ACTIVITY
Because the pictures are not wanted, reproduce the rest of the records below exactly as they stand.

Start of GIVEN RECORDS

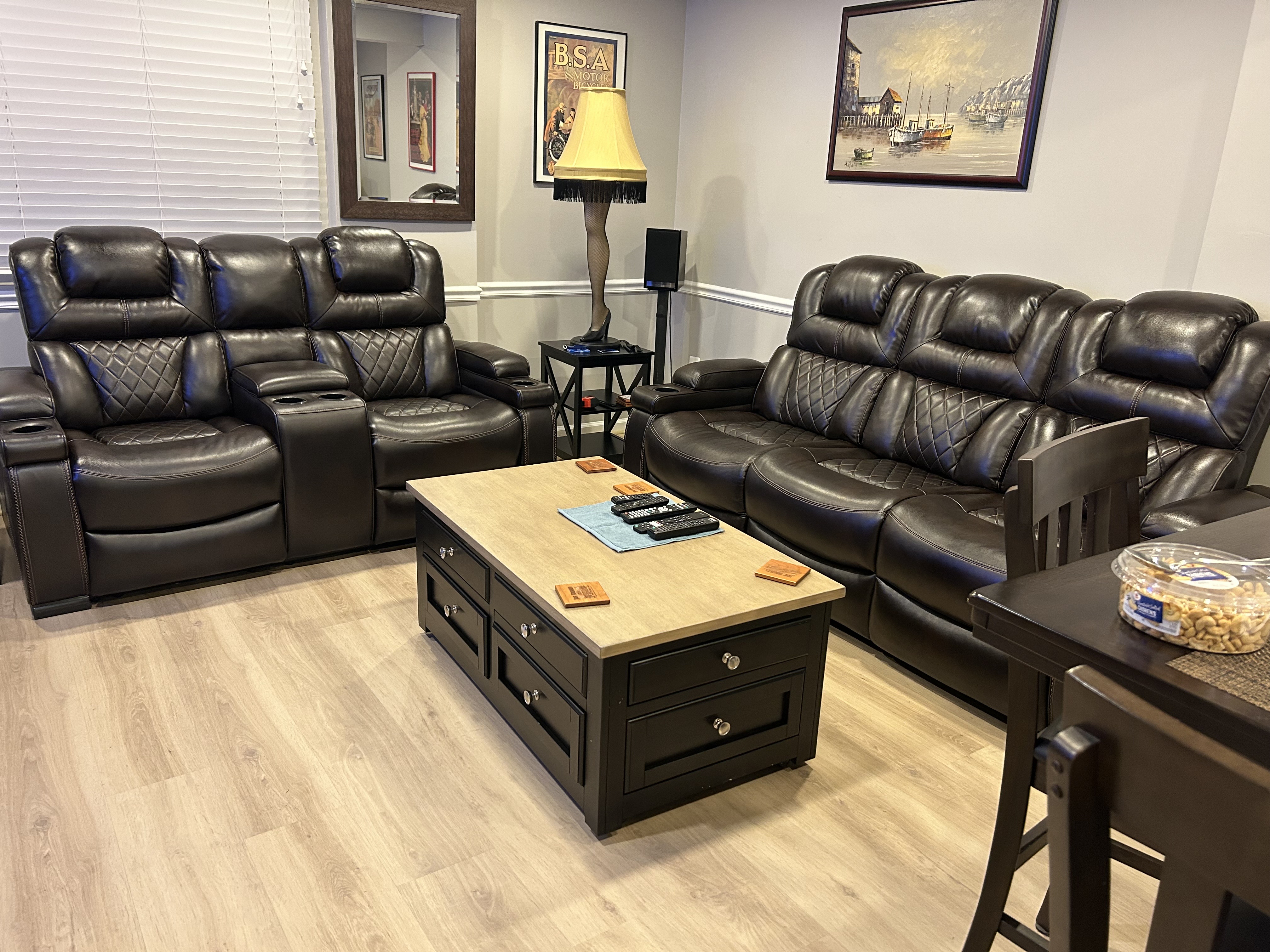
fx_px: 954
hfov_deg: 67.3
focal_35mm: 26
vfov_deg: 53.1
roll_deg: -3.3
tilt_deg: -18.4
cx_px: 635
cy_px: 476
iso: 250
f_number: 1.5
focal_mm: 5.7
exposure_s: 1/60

End of GIVEN RECORDS

ANSWER TO THIS TASK
fx_px: 954
hfov_deg: 67.3
focal_35mm: 26
vfov_deg: 53.1
roll_deg: -3.3
tilt_deg: -18.4
cx_px: 635
cy_px: 476
iso: 250
f_number: 1.5
focal_mm: 5.7
exposure_s: 1/60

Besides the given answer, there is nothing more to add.